--- Supplied material Enclosed Below ---
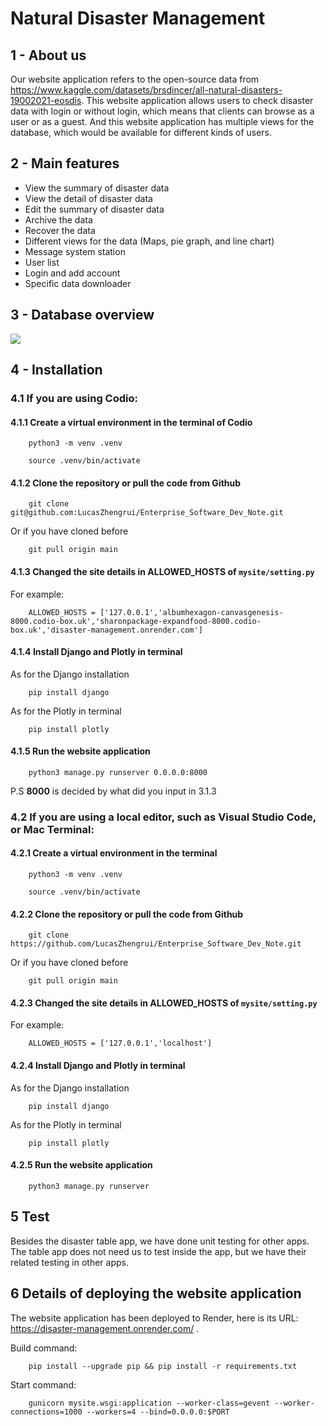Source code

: # Natural Disaster Management

## 1 - About us

Our website application refers to the open-source data from https://www.kaggle.com/datasets/brsdincer/all-natural-disasters-19002021-eosdis. This website application allows users to check disaster data with login or without login, which means that clients can browse as a user or as a guest. And this website application has multiple views for the database, which would be available for different kinds of users.

## 2 - Main features

* View the summary of disaster data
* View the detail of disaster data
* Edit the summary of disaster data
* Archive the data
* Recover the data
* Different views for the data (Maps, pie graph, and line chart)
* Message system station
* User list
* Login and add account
* Specific data downloader

## 3 - Database overview

![](https://i.imgur.com/VKXMjLK.png)

## 4 - Installation

### 4.1 If you are using Codio:

#### 4.1.1 Create a virtual environment in the terminal of Codio
``` shell
    python3 -m venv .venv 
```

``` shell
    source .venv/bin/activate 
```

#### 4.1.2 Clone the repository or pull the code from Github
``` shell
    git clone git@github.com:LucasZhengrui/Enterprise_Software_Dev_Note.git
```
Or if you have cloned before

``` shell
    git pull origin main
```

#### 4.1.3 Changed the site details in **ALLOWED_HOSTS** of ```mysite/setting.py```

For example:

``` shell
    ALLOWED_HOSTS = ['127.0.0.1','albumhexagon-canvasgenesis-8000.codio-box.uk','sharonpackage-expandfood-8000.codio-box.uk','disaster-management.onrender.com']
```

#### 4.1.4 Install Django and Plotly in terminal

As for the Django installation

``` shell
    pip install django
```

As for the Plotly in terminal

``` shell
    pip install plotly
```

#### 4.1.5 Run the website application

``` shell
    python3 manage.py runserver 0.0.0.0:8000
```

P.S **8000** is decided by what did you input in 3.1.3

### 4.2 If you are using a local editor, such as Visual Studio Code, or Mac Terminal:

#### 4.2.1 Create a virtual environment in the terminal
``` shell
    python3 -m venv .venv 
```

``` shell
    source .venv/bin/activate 
```

#### 4.2.2 Clone the repository or pull the code from Github
``` shell
    git clone https://github.com/LucasZhengrui/Enterprise_Software_Dev_Note.git
```
Or if you have cloned before

``` shell
    git pull origin main
```

#### 4.2.3 Changed the site details in **ALLOWED_HOSTS** of ```mysite/setting.py```

For example:

``` shell
    ALLOWED_HOSTS = ['127.0.0.1','localhost']
```

#### 4.2.4 Install Django and Plotly in terminal

As for the Django installation

``` shell
    pip install django
```

As for the Plotly in terminal

``` shell
    pip install plotly
```

#### 4.2.5 Run the website application

``` shell
    python3 manage.py runserver
```

## 5 Test

Besides the disaster table app, we have done unit testing for other apps. The table app does not need us to test inside the app, but we have their related testing in other apps. 

## 6 Details of deploying the website application

The website application has been deployed to Render, here is its URL: https://disaster-management.onrender.com/ .

Build command:

``` shell
    pip install --upgrade pip && pip install -r requirements.txt
```

Start command:

``` shell
    gunicorn mysite.wsgi:application --worker-class=gevent --worker-connections=1000 --workers=4 --bind=0.0.0.0:$PORT
```


<!-- ## 数据表建议 -- wanglei版本
我们可以创建两个表，一个用于存储灾害事件的基本信息（用于列表页），另一个用于存储灾害事件的详细信息（用于详情页）。
1. disasters_summary（灾害概要）

| 字段名         | 数据类型 | 描述                                       |
|------------|-------|------------------------------------------|
| dis_id     | INTEGER | 灾害事件的唯一标识符，设为主键                        |
| year       | INTEGER | 灾害事件发生的年份                              |
| disaster_group | TEXT    | 灾害事件的大类别                            |
| disaster_type  | TEXT    | 灾害事件的类型                              |
| country    | TEXT    | 灾害事件发生的国家或地区                        |
| iso        | TEXT    | 该国家或地区的ISO 3166-1 alpha-3代码       |
| total_affected | INTEGER | 该灾害事件总共影响到的人数                   |
| total_damages_usd | REAL    | 该灾害事件总共造成的损失，单位为千美元         |

2. disasters_details（灾害详情）

| 字段名               | 数据类型 | 描述                                 |
|------------------|-------|------------------------------------|
| dis_id           | INTEGER | 灾害事件的唯一标识符，与disasters_summary表的dis_id关联 |
| seq              | INTEGER | 该年中该灾害事件的序号                     |
| disaster_subgroup   | TEXT    | 灾害事件的子类别                       |
| disaster_subtype    | TEXT    | 灾害事件的子类型                       |
| disaster_subsubtype | TEXT    | 灾害事件的子子类型                     |
| event_name       | TEXT    | 灾害事件的名称或描述                     |
| region           | TEXT    | 该国家或地区所属的联合国统计分区              |
| continent        | TEXT    | 该国家或地区所属的洲                      |
| location         | TEXT    | 灾害事件发生的具体位置                     |
| origin           | TEXT    | 灾害事件的起因或来源                       |
| associated_dis   | TEXT    | 与该灾害事件相关的其他灾害事件的Glide编号  |
| associated_dis2  | TEXT    | 与该灾害事件相关的另一个灾害事件的Glide编号 |
| ofda_response    | INTEGER | 是否有美国联邦紧急管理署（OFDA）参与应对该灾害事件（0：否，1：是） |
| appeal           | INTEGER | 联合国是否发布了为该灾害事件发起的人道主义援助呼吁（0：否，1：是） |
| declaration      | INTEGER | 联合国是否发布了为该灾害事件的官方声明（0：否，1：是）  |
| aid_contribution | REAL    | 提供给该灾害事件的援助总金额                 |
| dis_mag_value    | REAL    | 该灾害事件的规模或严重程度                   |
| dis_mag_scale    | TEXT    | 灾害事件规模或严重程度的计量标准             |
| latitude         | REAL    | 灾害事件发生地的纬度                         |
| longitude        | REAL    | 灾害事件发生地的经度                         |
| local_time       | TEXT    | 灾害事件发生的当地时间                       |
| river_basin      | TEXT    | 该灾害事件所在的河流流域                     |
| start_year       | INTEGER | 灾害事件开始的年份                           |
| start_month      | INTEGER | 灾害事件开始的月份                           |
| start_day        | INTEGER | 灾害事件开始的日期                           |
| end_year         | INTEGER | 灾害事件结束的年份                           |
| end_month        | INTEGER | 灾害事件结束的月份                           |
| end_day          | INTEGER | 灾害事件结束的日期                           |
| total_deaths     | INTEGER | 该灾害事件导致的总死亡人数                   |
| no_injured       | INTEGER | 该灾害事件导致的受伤人数                     |
| no_affected      | INTEGER | 该灾害事件导致的受影响人数                   |
| no_homeless      | INTEGER | 该灾害事件导致的无家可归的人数               |
| reconstruction_costs_usd | REAL | 灾后重建的总成本，单位为千美元         |
| insured_damages_usd      | REAL | 该灾害事件造成的已投保损失，单位为千美元 |
| total_damages_usd        | REAL | 该灾害事件总共造成的损失，单位为千美元   |
| cpi               | REAL    | 该灾害事件发生时的消费者物价指数             |
| adm_level         | INTEGER | 地理行政区划级别，例如国家、省、市、县等      |
| admin1_code       | TEXT    | 一级行政区划的代码                           |
| admin2_code       | TEXT    | 二级行政区划的代码                           |
| geo_locations     | TEXT    | 该灾害事件的地理位置信息                     |

3.user（用户表）
| 字段名         | 数据类型 | 描述                                       |
|---------------|----------|--------------------------------------------|
| user_id       | INTEGER  | 用户ID，唯一标识一个用户                   |
| user_name     | TEXT     | 用户名称                                   |
| user_level    | INTEGER  | 用户级别，用于表示用户权限等级             |
| login_status  | TEXT     | 登陆状态，例如：1表示已登录、0表示未登录             |
| is_banned     | INTEGER  | 是否封禁，用0表示未封禁，1表示封禁           |

## 安装步骤

1.先在codio上面设置虚拟环境
   ```shell
    python3 -m venv .venv 
    source .venv/bin/activate 
```
2.把库拉下来或者更新
   ```shell
 git clone git@github.com:LucasZhengrui/Enterprise_Software_Dev_Note.git
```
或者

```shell
git pull origin main
```

4.在 mysite setting里面的ALLOWED_HOSTS把自己codio的域名加进去
```shell
ALLOWED_HOSTS = ['127.0.0.1','albumhexagon-canvasgenesis-8000.codio-box.uk']
```
5.执行

```shell
python3 manage.py runserver 0.0.0.0:8000
```
如果报错 看看是什么 有可能是自己没安装django 参考布鲁斯的教程搞一下就行。
**
注意我在项目根目录也就是Enterprise_Software_Dev_Note里创建了 .gitignore 
目的是为了不会把codio上面的虚拟环境目录.venv与python cache传到git上去**

## .gitignore 说明

根目录下的 .gitignore 文件是可以让目录忽略提交到github,所以我添加了

```shell
.venv/
*/__pycache__/
*/*/__pycache__/
__pycache__/
```
为了不让每个人的虚拟环境和python django编译时候产生的缓存跑到github上去


## 开发步骤

1.修改自己功能代码

2.git pull origin main 拉一下别人推的代码，有冲突处理冲突

3.git add --all

4.git commit -m '说一下自己改什么了'

5.git push origin main

# **模块分为:**

## 所有的前端页面-- zhengrui cinwei bangqi wanglei
不要用JS-作业要求
根据自己负责的模块修改

## 公共前端页面 + 导航栏的权限控制-- wanglei
header头，导航栏

## 数据录入模块 -- cinwei(主要) + wanglei(配合设计表)
要求数据录入到数据库要完整精确
prase_csv.py : csv精简数据（3000-7000条），设计数据库，设计表结构， 数据录入脚本

## 仪表盘模块 -- wanglei
打算作为首页，要做的好看一些，各种top10,统计图 
disaster_dashboard： 仪表盘大屏显示，柱状图，饼图，地图，报警 等统计数据

## Ucenter模块-- bangqi
disaster_authen ：1.用户认证 2.登录 3.注册 4.用户列表 5.封禁 6.设置权限 等等。

## 接入open ai模块 --wanglei
disaster_chat ：使用openai服务，进行定制化服务（需求待定）。

## 列表页模块 --wanglei
功能较多 需要展示数据，做分页，做搜索，逻辑删除等
disaster_list ：数据管理：列表页+分页+搜索

## 编辑模块 -- zhengrui
disaster_edit ：数据管理：联表查询+详情页显示+编辑

## 恢复删除模块 -- zhengrui
disaster_trash_list： 用于显示已删除的数据+恢复逻辑删除状态。



## CSV解释

## 1900_2021_DISASTERS.xlsx - emdat data.csv

这些字段包含了关于一个灾害事件的多种信息，下面是各个字段的解释：
这些字段中包含了大量有关灾害事件的信息，这些信息可以用来进行统计和分析，以便更好地理解和预测未来可能发生的自然和人为灾害。

| 字段名              | 描述                                       |
|-------------------|-------------------------------------------|
| Year              | 灾害事件发生的年份。                            |
| Seq               | 灾害事件在该年中的序号。                          |
| Glide             | 灾害事件的全球灾害和应急响应平台 (GLIDE) 编号。       |
| Disaster Group    | 灾害事件的大类别，包括 Natural、Technological 和 Complex。|
| Disaster Subgroup | 灾害事件的子类别，包括 Climatological、Geophysical、Hydrological、Meteorological 和 Biological。|
| Disaster Type     | 灾害事件的类型，例如 Flood、Drought、Earthquake、Epidemic 等。|
| Disaster Subtype  | 灾害事件的子类型，例如 Flash flood、Landslide、Heat wave、Influenza 等。|
| Disaster Subsubtype | 灾害事件的子子类型，例如 Tropical storm、Mudslide、Wildfire、Malaria 等。 |
| Event Name        | 灾害事件的名称或描述。                           |
| Country           | 灾害事件发生的国家或地区。                         |
| ISO               | 该国家或地区的 ISO 3166-1 alpha-3 代码。           |
| Region            | 该国家或地区所属的联合国统计分区。                     |
| Continent         | 该国家或地区所属的洲。                            |
| Location          | 灾害事件发生的具体位置。                          |
| Origin            | 灾害事件的起因或来源。                           |
| Associated Dis    | 与该灾害事件相关的其他灾害事件的 Glide 编号。          |
| Associated Dis2   | 与该灾害事件相关的另一个灾害事件的 Glide 编号。       |
| OFDA Response     | 是否有美国联邦紧急管理署 (OFDA) 参与应对该灾害事件。        |
| Appeal            | 联合国是否发布了为该灾害事件发起的人道主义援助呼吁。           |
| Declaration       | 联合国是否发布了为该灾害事件的官方声明。                |
| Aid Contribution  | 提供给该灾害事件的援助总金额。                       |
| Dis Mag Value     | 该灾害事件的规模或严重程度。                          |
| Dis Mag Scale     | 灾害事件规模或严重程度的计量标准。                       |
| Latitude          | 灾害事件发生地的纬度。                             |
| Longitude         | 灾害事件发生地的经度。                             |
| Local Time        | 灾害事件发生的当地时间。                           |
| River Basin       | 该灾害事件所在的河流流域。                          |
| Start Year        | 灾害事件开始的年份。                             |
| Start Month       | 灾害事件开始的月份。                             |
| Start Day         | 灾害事件开始的日期。 |
| End Year          | 灾害事件结束的年份。 |
| End Month         | 灾害事件结束的月份。 |
| End Day           | 灾害事件结束的日期。 |
| Total Deaths      | 该灾害事件导致的总死亡人数。 |
| No Injured        | 该灾害事件导致的受伤人数。 |
| No Affected       | 该灾害事件导致的受影响人数。 |
| No Homeless       | 该灾害事件导致的无家可归的人数。 |
| Total Affected    | 该灾害事件总共影响到的人数。 |
| Insured Damages ('000 US$) | 该灾害事件造成的已投保损失，单位为千美元。 |
| Total Damages ('000 US$)   | 该灾害事件总共造成的损失，单位为千美元。 |
| CPI               | 该灾害事件发生时的消费者物价指数 (CPI)。 |
| Adm Level         | 地理行政区划级别，例如国家、省、市、县等。 |
| Admin1 Code       | 一级行政区划的代码。 |
| Admin2 Code       | 二级行政区划的代码。 |
| Geo Locations     | 该灾害事件的地理位置信息。 |

## 1970-2021_DISASTERS.xlsx - emdat data.csv
这些字段是关于一次特定的灾害事件的详细信息，下面是各个字段的解释：
这些字段提供了关于一次灾害事件的非常详细的信息，这些信息可以用于监测和预测灾害事件的趋势，并帮助国家和国际组织及时采取行动来减轻灾害的影响。

| 字段名                          | 描述                                         |
| ------------------------------- | -------------------------------------------- |
| Dis No                          | 该灾害事件的唯一编号，通常由年份、序号和国家/地区的 ISO 3166-1 alpha-3 代码组成。 |
| Year                            | 灾害事件发生的年份。                         |
| Seq                             | 该年中该灾害事件的序号。                     |
| Glide                           | 该灾害事件的全球灾害和应急响应平台 (GLIDE) 编号。 |
| Disaster Group                  | 灾害事件的大类别，包括 Natural (自然灾害)、Technological (技术灾害) 和 Complex (复杂灾害)。 |
| Disaster Subgroup               | 灾害事件的子类别，包括 Climatological (气候灾害)、Geophysical (地质灾害)、Hydrological (水文灾害)、Meteorological (气象灾害) 和 Biological (生物灾害)。 |
| Disaster Type                   | 灾害事件的类型，例如 Flood、Drought、Earthquake、Epidemic 等。 |
| Disaster Subtype                | 灾害事件的子类型，例如 Flash flood、Landslide、Heat wave、Influenza 等。 |
| Disaster Subsubtype             | 灾害事件的子子类型，例如 Tropical storm、Mudslide、Wildfire、Malaria 等。 |
| Event Name                      | 灾害事件的名称或描述。                       |
| Country                         | 灾害事件发生的国家或地区。                   |
| ISO                             | 该国家或地区的 ISO 3166-1 alpha-3 代码。      |
| Region                          | 该国家或地区所属的联合国统计分区。             |
| Continent                       | 该国家或地区所属的洲。                       |
| Location                        | 灾害事件发生的具体位置。                     |
| Origin                          | 灾害事件的起因或来源。                       |
| Associated Dis                  | 与该灾害事件相关的其他灾害事件的 Glide 编号。 |
| Associated Dis2                 | 与该灾害事件相关的另一个灾害事件的 Glide 编号。 |
| OFDA Response                   | 是否有美国联邦紧急管理署 (OFDA) 参与应对该灾害事件。 |
| Appeal                          | 联合国是否发布了为该灾害事件发起的人道主义援助呼吁。 |
| Declaration                     | 联合国是否发布了为该灾害事件的官方声明。     |
| Aid Contribution                | 提供给该灾害事件的援助总金额。               |
| Dis Mag Value                   | 该灾害事件的规模或严重程度。                 |
| Dis Mag Scale                   | 灾害事件规模或严
| Latitude                      | 灾害事件发生地的纬度                 |
| Longitude                     | 灾害事件发生地的经度                 |
| Local Time                    | 灾害事件发生的当地时间               |
| River Basin                   | 该灾害事件所在的河流流域             |
| Start Year                    | 灾害事件开始的年份                   |
| Start Month                   | 灾害事件开始的月份                   |
| Start Day                     | 灾害事件开始的日期                   |
| End Year                      | 灾害事件结束的年份                   |
| End Month                     | 灾害事件结束的月份                   |
| End Day                       | 灾害事件结束的日期                   |
| Total Deaths                  | 该灾害事件导致的总死亡人数           |
| No Injured                    | 该灾害事件导致的受伤人数             |
| No Affected                   | 该灾害事件导致的受影响人数           |
| No Homeless                   | 该灾害事件导致的无家可归的人数       |
| Total Affected                | 该灾害事件总共影响到的人数           |
| Reconstruction Costs ('000 US$)| 灾后重建的总成本，单位为千美元     |
| Insured Damages ('000 US$)    | 该灾害事件造成的已投保损失，单位为千美元 |
| Total Damages ('000 US$)      | 该灾害事件总共造成的损失，单位为千美元 |
| CPI                           | 该灾害事件发生时的消费者物价指数     |
| Adm Level                     | 地理行政区划级别，例如国家、省、市、县等 |
| Admin1 Code                   | 一级行政区划的代码                     |
| Admin2 Code                   | 二级行政区划的代码                     |
| Geo Locations                 | 该灾害事件的地理位置信息             |
 -->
--- End of Enclosed Supplied material ---
Go through the entries above, and wherever a line holds the word "该国家或地区所属的洲", copy that line.

| continent        | TEXT    | 该国家或地区所属的洲                      |
| Continent         | 该国家或地区所属的洲。                            |
| Continent                       | 该国家或地区所属的洲。                       |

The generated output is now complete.